Monatelang haben EU-Kommission, EU-Parlament und der EU-Rat im sogenannten Trilog hinter verschlossenen Türen an einem neuen EU-Urheberrecht gearbeitet. Im Kern geht es darum, die finanziellen Interessen der großen Medienkonzerne gegenüber Betreibern von Internetplattformen durchzusetzen.

Ausgetragen wird dieser Konflikt auf den Rücken der Internetnutzer und Kreativen. Diese müssen nach dem aktuellen Entwurf mit erheblichen Einschränkungen rechnen. Das freie Internet, wie wir es kennen, könnte zu einem „Filternet“ verkommen, in dem Plattformbetreiber darüber entscheiden müssen, was wir schreiben, hochladen und sehen dürfen.

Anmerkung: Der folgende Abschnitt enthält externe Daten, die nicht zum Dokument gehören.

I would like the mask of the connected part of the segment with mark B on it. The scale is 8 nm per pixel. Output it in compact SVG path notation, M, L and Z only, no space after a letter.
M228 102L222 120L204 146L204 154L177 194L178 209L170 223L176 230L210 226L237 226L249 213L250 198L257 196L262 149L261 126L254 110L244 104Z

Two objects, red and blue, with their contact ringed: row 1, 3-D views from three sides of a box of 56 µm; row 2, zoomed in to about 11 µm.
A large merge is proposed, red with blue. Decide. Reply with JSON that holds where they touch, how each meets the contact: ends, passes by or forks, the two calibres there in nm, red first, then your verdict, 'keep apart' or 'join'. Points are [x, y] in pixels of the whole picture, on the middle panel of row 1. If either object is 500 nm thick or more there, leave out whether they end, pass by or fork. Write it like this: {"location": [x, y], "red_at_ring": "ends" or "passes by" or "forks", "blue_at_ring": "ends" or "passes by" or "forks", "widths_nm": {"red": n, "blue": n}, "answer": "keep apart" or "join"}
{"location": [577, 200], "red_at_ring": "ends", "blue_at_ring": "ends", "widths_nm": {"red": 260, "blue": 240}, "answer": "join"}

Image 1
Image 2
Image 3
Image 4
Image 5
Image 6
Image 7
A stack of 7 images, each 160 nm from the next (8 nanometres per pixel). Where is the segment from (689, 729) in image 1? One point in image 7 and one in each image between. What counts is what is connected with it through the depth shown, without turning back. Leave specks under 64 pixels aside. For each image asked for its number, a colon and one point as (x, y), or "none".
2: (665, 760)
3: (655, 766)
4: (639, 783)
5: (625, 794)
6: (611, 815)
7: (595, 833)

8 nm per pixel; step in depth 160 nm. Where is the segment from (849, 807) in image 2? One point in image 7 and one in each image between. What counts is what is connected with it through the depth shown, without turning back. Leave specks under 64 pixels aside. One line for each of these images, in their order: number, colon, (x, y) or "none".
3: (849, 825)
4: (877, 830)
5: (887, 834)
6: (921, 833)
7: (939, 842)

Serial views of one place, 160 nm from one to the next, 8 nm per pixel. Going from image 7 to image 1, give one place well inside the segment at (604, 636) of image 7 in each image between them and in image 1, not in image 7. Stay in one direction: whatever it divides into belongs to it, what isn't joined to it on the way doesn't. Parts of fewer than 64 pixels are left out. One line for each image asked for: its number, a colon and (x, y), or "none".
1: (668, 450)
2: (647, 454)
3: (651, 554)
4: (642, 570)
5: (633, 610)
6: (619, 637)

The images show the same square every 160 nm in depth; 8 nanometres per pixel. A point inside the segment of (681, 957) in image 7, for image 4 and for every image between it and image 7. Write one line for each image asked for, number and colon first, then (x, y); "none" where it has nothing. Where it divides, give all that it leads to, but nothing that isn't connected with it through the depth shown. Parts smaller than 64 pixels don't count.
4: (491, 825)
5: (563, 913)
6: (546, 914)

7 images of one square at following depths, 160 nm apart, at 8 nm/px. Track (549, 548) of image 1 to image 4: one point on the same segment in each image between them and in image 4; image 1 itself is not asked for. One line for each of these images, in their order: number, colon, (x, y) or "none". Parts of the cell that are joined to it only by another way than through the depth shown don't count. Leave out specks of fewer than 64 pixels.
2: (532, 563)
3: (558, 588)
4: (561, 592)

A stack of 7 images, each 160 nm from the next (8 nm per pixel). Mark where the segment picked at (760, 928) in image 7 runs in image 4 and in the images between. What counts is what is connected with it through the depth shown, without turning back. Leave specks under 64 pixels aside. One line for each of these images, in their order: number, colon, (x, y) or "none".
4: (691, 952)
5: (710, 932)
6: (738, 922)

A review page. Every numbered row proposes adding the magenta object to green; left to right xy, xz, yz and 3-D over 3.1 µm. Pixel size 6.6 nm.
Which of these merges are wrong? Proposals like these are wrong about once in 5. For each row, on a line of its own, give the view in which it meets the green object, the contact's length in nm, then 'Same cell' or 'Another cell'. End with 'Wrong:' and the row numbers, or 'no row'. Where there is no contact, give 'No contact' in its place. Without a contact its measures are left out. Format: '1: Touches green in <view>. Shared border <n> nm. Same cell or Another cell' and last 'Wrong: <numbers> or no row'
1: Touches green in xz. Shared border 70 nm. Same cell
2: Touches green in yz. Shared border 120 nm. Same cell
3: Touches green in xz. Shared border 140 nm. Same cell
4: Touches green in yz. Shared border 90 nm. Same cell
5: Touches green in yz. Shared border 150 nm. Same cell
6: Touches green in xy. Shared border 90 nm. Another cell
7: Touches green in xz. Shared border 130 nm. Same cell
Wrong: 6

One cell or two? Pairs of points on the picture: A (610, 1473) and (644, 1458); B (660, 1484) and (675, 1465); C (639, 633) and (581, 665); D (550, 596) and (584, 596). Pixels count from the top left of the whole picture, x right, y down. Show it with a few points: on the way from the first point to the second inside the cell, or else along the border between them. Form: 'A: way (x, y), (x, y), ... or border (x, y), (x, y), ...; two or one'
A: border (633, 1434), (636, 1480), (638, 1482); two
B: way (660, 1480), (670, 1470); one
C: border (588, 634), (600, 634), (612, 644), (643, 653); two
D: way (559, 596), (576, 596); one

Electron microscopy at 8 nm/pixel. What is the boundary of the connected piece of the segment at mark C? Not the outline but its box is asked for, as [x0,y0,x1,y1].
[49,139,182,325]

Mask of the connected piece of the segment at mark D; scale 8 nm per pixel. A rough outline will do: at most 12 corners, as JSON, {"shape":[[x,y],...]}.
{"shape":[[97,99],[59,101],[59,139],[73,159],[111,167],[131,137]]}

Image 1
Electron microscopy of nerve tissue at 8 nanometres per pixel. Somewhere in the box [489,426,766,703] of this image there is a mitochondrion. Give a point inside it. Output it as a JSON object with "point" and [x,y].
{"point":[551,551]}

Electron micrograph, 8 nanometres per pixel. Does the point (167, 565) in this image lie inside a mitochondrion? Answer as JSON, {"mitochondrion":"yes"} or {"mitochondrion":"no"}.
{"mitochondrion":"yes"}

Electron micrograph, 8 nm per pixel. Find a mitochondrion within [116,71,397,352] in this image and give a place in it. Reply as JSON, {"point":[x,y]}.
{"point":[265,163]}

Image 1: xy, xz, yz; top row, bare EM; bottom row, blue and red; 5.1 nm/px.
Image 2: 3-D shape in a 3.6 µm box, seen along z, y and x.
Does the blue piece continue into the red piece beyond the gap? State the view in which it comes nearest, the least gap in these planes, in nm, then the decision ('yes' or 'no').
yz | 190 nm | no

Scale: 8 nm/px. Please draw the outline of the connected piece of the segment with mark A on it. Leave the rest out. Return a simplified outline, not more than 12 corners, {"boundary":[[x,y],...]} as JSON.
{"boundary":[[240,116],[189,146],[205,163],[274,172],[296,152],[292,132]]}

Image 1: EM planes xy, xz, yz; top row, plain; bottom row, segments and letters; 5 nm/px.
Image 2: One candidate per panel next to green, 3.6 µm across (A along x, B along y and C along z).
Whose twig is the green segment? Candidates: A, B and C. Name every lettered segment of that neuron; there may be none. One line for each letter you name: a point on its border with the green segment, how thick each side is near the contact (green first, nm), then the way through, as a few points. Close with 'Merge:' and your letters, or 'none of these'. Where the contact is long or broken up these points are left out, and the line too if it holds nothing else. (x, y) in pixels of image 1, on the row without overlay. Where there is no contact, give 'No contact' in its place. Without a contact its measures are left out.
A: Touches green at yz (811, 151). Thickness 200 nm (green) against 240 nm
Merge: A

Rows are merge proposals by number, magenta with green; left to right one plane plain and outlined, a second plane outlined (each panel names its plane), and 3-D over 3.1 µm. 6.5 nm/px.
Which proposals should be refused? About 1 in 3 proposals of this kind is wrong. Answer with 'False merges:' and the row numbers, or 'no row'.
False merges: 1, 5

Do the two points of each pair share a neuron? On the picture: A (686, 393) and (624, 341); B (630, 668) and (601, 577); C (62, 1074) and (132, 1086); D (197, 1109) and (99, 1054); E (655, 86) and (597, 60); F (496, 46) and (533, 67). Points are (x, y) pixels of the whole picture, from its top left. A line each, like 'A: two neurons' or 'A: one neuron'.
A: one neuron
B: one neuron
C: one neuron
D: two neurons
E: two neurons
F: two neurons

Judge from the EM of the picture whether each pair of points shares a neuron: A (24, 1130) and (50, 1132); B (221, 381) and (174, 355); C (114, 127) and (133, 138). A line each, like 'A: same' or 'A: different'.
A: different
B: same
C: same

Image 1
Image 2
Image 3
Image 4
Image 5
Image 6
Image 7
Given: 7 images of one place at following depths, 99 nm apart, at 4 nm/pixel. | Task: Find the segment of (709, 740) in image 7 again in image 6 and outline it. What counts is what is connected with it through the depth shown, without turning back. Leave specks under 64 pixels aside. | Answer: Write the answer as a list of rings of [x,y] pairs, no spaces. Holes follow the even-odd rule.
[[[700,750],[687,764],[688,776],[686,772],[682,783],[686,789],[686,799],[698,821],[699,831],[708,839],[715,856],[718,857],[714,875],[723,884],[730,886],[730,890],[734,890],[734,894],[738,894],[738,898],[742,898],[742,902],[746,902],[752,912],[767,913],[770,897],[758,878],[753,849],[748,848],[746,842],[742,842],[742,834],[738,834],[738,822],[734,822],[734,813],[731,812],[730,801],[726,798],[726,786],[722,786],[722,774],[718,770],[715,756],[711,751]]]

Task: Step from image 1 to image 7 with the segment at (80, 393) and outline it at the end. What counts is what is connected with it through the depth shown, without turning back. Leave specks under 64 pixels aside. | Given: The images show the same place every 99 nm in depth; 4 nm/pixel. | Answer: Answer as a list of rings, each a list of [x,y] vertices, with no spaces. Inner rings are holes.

Denn das geplante Gesetz schreibt Internetseiten und Apps vor, dass sie hochgeladene Inhalte präventiv auf Urheberrechtsverletzungen prüfen müssen. Selbst kleinere Unternehmen müssten demnach fehleranfällige, teure und technisch unausgereifte Uploadfilter einsetzen (Artikel 13) und für minimale Textausschnitte aus Presseerzeugnissen Lizenzen erwerben, um das sogenannte Leistungsschutzrecht einzuhalten (Artikel 11).